Use -v flags to see connection details:

# Show response status and headers
fetch -v ws://echo.websocket.events -d "hello"

# Show request and response headers with prefixes
fetch -vv ws://echo.websocket.events -d "hello"

Authentication

Header-based authentication options work with WebSocket connections; headers are sent during the HTTP upgrade handshake. URL credentials are converted to a Basic Authorization header and stripped from the handshake request, matching normal HTTP requests. Digest authentication (--digest) is not supported for WebSocket requests because it requires a challenge/response retry flow before the upgrade completes.

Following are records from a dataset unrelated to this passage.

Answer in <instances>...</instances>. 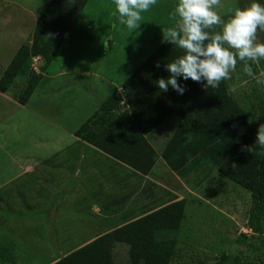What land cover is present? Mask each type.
<instances>
[{
    "label": "rangeland",
    "instance_id": "rangeland-1",
    "mask_svg": "<svg viewBox=\"0 0 264 264\" xmlns=\"http://www.w3.org/2000/svg\"><path fill=\"white\" fill-rule=\"evenodd\" d=\"M47 1L0 0V69L16 49L30 45L31 32ZM253 2L264 5V0H221L215 11L227 22L235 10ZM177 3L178 0H157L142 14L140 27L129 33L113 0H87L81 9L66 17L67 34L44 70L47 77L34 89L30 102L34 113L28 115L15 103L26 73L19 74L8 91L0 94V183L8 184L6 195L0 191V264H51L84 245L91 234L93 238L114 228L115 225L96 226L97 218L88 210L92 200L89 194L80 203L83 212L74 213L69 205H63V185L58 183L63 177L64 138L63 131L55 126L63 125V107L70 99L80 101L82 96L86 101L75 106L76 120L82 122L92 112L87 107L88 95L95 94L102 101L105 94L121 91L124 80L164 40L162 29L174 26ZM212 31L219 32L221 28ZM257 39L264 43V31L258 32ZM39 60H30L36 74ZM243 66L242 62L237 64L232 78L224 81V88L256 136L257 128L264 124V86L247 77ZM252 67L257 74L264 72V60ZM67 82L77 89L63 102V85ZM97 84L101 86L95 91ZM128 103L125 98L121 101L123 105ZM171 121L176 124L175 116H169L146 136L157 155L175 127L169 129ZM70 122L72 127L75 122ZM31 168L37 173L50 171L48 184L21 175ZM88 174L84 183L91 181ZM28 181L34 184L31 190L15 186ZM126 189L132 201L147 200L146 212L184 200L178 230L165 234L174 240L169 264H264V228L258 229L252 221L255 230L249 228V193L224 179L211 163L203 161L186 175L177 176L158 159L147 180H135ZM13 192H22V196ZM71 205L76 207V201ZM128 216L118 224L134 218ZM75 224L79 228H74ZM87 224L91 227L83 226ZM65 232L73 234L71 244L63 238ZM112 262L128 264L126 247H115Z\"/></svg>",
    "mask_w": 264,
    "mask_h": 264
},
{
    "label": "trees",
    "instance_id": "trees-1",
    "mask_svg": "<svg viewBox=\"0 0 264 264\" xmlns=\"http://www.w3.org/2000/svg\"><path fill=\"white\" fill-rule=\"evenodd\" d=\"M86 1L46 2L31 32L30 45L16 49L0 70V94L8 91L19 74L26 73L27 79L15 99L20 106L26 104L40 79L30 68L31 58L42 61L38 71L43 72L67 34L66 17L81 9ZM183 54L164 38L124 80L121 91H111L72 135L141 176L149 173L158 158L177 176L186 175L203 161L209 162L224 179L249 193V228L255 230L252 221L262 230L264 155L260 153H264V148L254 144L256 136L226 95L224 81L216 89L205 90L202 83L177 78L186 89L183 95L170 86L162 92L156 85L158 79L168 77L165 65ZM140 87L143 92L137 98L121 104L123 98ZM169 116H175L176 124L157 155L146 136ZM250 146L254 151L247 150ZM183 210L182 199L168 203L94 238L51 264H113L117 245L126 247L128 264H169L174 240L165 234L178 230Z\"/></svg>",
    "mask_w": 264,
    "mask_h": 264
},
{
    "label": "clouds",
    "instance_id": "clouds-1",
    "mask_svg": "<svg viewBox=\"0 0 264 264\" xmlns=\"http://www.w3.org/2000/svg\"><path fill=\"white\" fill-rule=\"evenodd\" d=\"M113 2L121 23L132 33L140 27L142 14L155 6L157 0ZM220 3L221 0H178L174 26L163 28L162 32L166 42L176 45L184 54L165 65L168 77L156 81L162 92H167L170 86L183 95L186 89L177 78L202 83L205 90L216 89L222 81L232 78L239 62L243 63L247 77L264 86V72L257 74L252 67L264 60V43L257 39L258 32L264 31V5L253 2L245 9L235 10L225 22L215 11ZM216 27L221 31L213 32ZM231 90L235 92L236 88ZM254 144L264 148V124L257 128ZM247 150L252 152L254 147Z\"/></svg>",
    "mask_w": 264,
    "mask_h": 264
},
{
    "label": "crops",
    "instance_id": "crops-1",
    "mask_svg": "<svg viewBox=\"0 0 264 264\" xmlns=\"http://www.w3.org/2000/svg\"><path fill=\"white\" fill-rule=\"evenodd\" d=\"M34 59L39 58L34 57ZM38 64L40 67L42 65V61L39 60ZM45 71L41 73H39V71L37 72V74H40L39 82H42L43 79L47 77ZM143 76L145 77V74ZM97 86L101 85L97 84L95 86V91ZM74 87V89L76 90L77 87ZM72 88L73 86L70 82H67L65 85H63V102L67 101L68 96L75 91ZM33 92L24 106H20L15 102L18 105V108H21V110H26L28 115L32 114V112L34 113V109L30 107V102L34 94ZM142 92V87L137 88L128 97H126L125 100L130 102L137 98ZM106 96L107 94H105V97ZM81 98L82 99H80V101H78L76 98L70 99L69 104L65 102L63 107V125L59 124L55 126L56 128L59 126L58 131L61 133L63 131V138H67L66 140L63 139V177L60 178L58 185H63V205L65 207L69 205V208L71 209V211H74V213H78L81 211L83 212V210L80 208V203H83L85 201V196L89 194L92 200L90 199L91 202L90 204H88V210L89 212H92L94 216H96V226L100 228L101 226L102 228H109L115 225L114 228L109 230L111 231L123 224L138 219L150 212H153L158 208L146 212L148 208L147 200L138 199L132 201V196L129 195V193L127 192L128 189H126L129 185L133 184V181L135 180H147L148 174L145 176H141L133 173L131 170L124 168L125 166L123 167V165L113 161L101 152L95 150L85 143L78 141L72 135L73 131L78 127V125L83 122H77L76 120L77 108L75 106H79V103L81 104V102H86L84 101L82 96ZM87 98V107H89L93 112L97 104L101 101L95 98V94L88 95ZM8 100L12 101L10 99ZM91 105H93L92 108L90 107ZM71 120L75 122L72 127L69 126L71 125ZM166 120L167 118L163 122H165ZM163 122L160 123L156 128L162 125ZM174 125L175 121H171L168 125L169 129H171ZM33 171L34 169L31 168L27 171H23L21 175L27 176L28 178L34 177L33 180L38 178V183L48 184L51 179L48 177V173L50 171H40L38 173ZM87 172L89 173L88 175L92 178L91 181L87 178L88 181L84 183L83 180L86 178L85 173ZM51 176L53 177L55 176V174ZM7 185L8 184H6V182L0 183V191L4 190L1 194L5 193L6 195L8 193ZM15 186L20 189L28 188V190H31V187H33L34 184L28 181V183L21 182ZM21 193L22 192L15 194L13 192L12 194L16 196H22ZM66 198L67 200H65ZM75 201L76 207H73L71 204ZM128 215H131L130 217L134 216V218L126 223L118 224L122 219L129 217ZM71 226L72 224H70V227ZM75 226L77 227L78 225L75 224L74 228H76ZM83 226L91 227L90 224ZM73 234L75 235L76 231H74ZM73 234L65 232L63 234V238H67V242L71 244L69 240L73 236ZM93 234H91L86 240H84L85 244L104 233L91 238Z\"/></svg>",
    "mask_w": 264,
    "mask_h": 264
}]
</instances>
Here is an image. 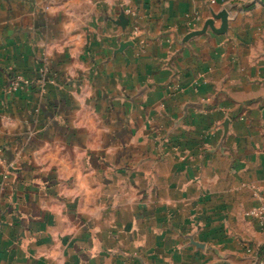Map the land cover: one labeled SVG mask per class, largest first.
<instances>
[{
	"label": "crops",
	"instance_id": "1",
	"mask_svg": "<svg viewBox=\"0 0 264 264\" xmlns=\"http://www.w3.org/2000/svg\"><path fill=\"white\" fill-rule=\"evenodd\" d=\"M263 201L259 0H0V264H264Z\"/></svg>",
	"mask_w": 264,
	"mask_h": 264
},
{
	"label": "built area",
	"instance_id": "2",
	"mask_svg": "<svg viewBox=\"0 0 264 264\" xmlns=\"http://www.w3.org/2000/svg\"><path fill=\"white\" fill-rule=\"evenodd\" d=\"M212 3L214 4L215 1H212ZM138 32H139L138 28L135 27L134 34L137 35ZM20 79L21 78H17L16 80L13 81V83L11 84L12 89L15 90L19 87ZM246 215L249 218L257 220L264 227V201L261 203V205L258 208L252 209Z\"/></svg>",
	"mask_w": 264,
	"mask_h": 264
},
{
	"label": "water",
	"instance_id": "3",
	"mask_svg": "<svg viewBox=\"0 0 264 264\" xmlns=\"http://www.w3.org/2000/svg\"><path fill=\"white\" fill-rule=\"evenodd\" d=\"M259 1L262 5H264V0H259ZM228 16L229 15L226 11H222L221 13H219L217 18L222 21V25H221L220 29H218V30L215 29V27L213 25V21L208 22V26H210L214 32H216L218 34H223L228 30V25H229Z\"/></svg>",
	"mask_w": 264,
	"mask_h": 264
},
{
	"label": "rangeland",
	"instance_id": "4",
	"mask_svg": "<svg viewBox=\"0 0 264 264\" xmlns=\"http://www.w3.org/2000/svg\"><path fill=\"white\" fill-rule=\"evenodd\" d=\"M19 82H20V84H19V87H20V86H21V84H23V83H24V81H23L22 79H20V80H19ZM19 87H18V88H19Z\"/></svg>",
	"mask_w": 264,
	"mask_h": 264
}]
</instances>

fetch --bearer mytoken ws://api.example.com/ws
fetch --basic user:pass ws://api.example.com/ws
fetch ws://user:pass@api.example.com/ws
fetch -H "Authorization: Bearer mytoken" ws://api.example.com/ws

Subprotocols

Specify WebSocket subprotocols via the Sec-WebSocket-Protocol header:

fetch -H "Sec-WebSocket-Protocol: graphql-ws" wss://api.example.com/graphql

Network Options

WebSocket connections honor --dns-server for direct TCP connections and for local target resolution through plain socks5:// proxies. Use socks5h:// when the SOCKS proxy should resolve the target hostname remotely.

Timeout

The --timeout flag applies to the WebSocket handshake only. The connection stays open until the server closes or stdin EOF:

fetch --timeout 5 ws://api.example.com/ws

Use --connect-timeout to bound WebSocket connection setup phases such as custom DNS resolution, TCP connect, proxy CONNECT or SOCKS negotiation, and TLS handshakes. When both timeout flags are set, the connect timeout is capped by the remaining --timeout budget:

fetch --connect-timeout 2 --timeout 10 wss://api.example.com/ws

Limitations

  • WebSocket requires HTTP/1.1 for the upgrade handshake. Using --http 2 or --http 3 with WebSocket is not supported.
  • WebSocket (ws:// / wss://) cannot be combined with --grpc, --form, --multipart, --xml, --edit, output-file/clipboard flags, or retry flags.
  • The pager is disabled for WebSocket output.